2. Unser Vorgehen: Begleitung im Gutachten
Da kamen wir ins Spiel und der Vater hat sich bei uns beraten lassen. Uns war schnell klar: vom Vater geht keine Gefahr für den Sohn aus. Wenn dann gefährdet die Mutter das Kind mit ihrer Flucht vor dem Vater. Stichwort: Bindungsintoleranz.

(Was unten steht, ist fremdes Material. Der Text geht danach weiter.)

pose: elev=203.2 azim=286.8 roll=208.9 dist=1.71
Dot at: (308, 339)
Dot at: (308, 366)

Wir haben den Vater daher zunächst im Begutachtungsprozess begleitet und ihn beraten, wie er sich am besten verhalten kann, um ein für ihn positives Gutachten-Ergebnis zu bekommen. So konnten wir den Weg bereiten, für die Übertragung des alleinigen Aufenthaltsbestimmungsrechts auf den Vater.
3. Alarmierendes Zwischenergebnis: Psychische Belastung des Kindes
Doch die Gutachterin hat recht schnell selbst gemerkt, dass es dem Kind bei der Mutter nicht gut geht. Der Sohn zeigte bereits erste Verhaltensauffälligkeiten und ist zum Beispiel im Kindergarten schon auf andere Kinder losgegangen. Die vorläufige Diagnose der Gutachterin: sozial-emotionale Störung durch den Elternkonflikt.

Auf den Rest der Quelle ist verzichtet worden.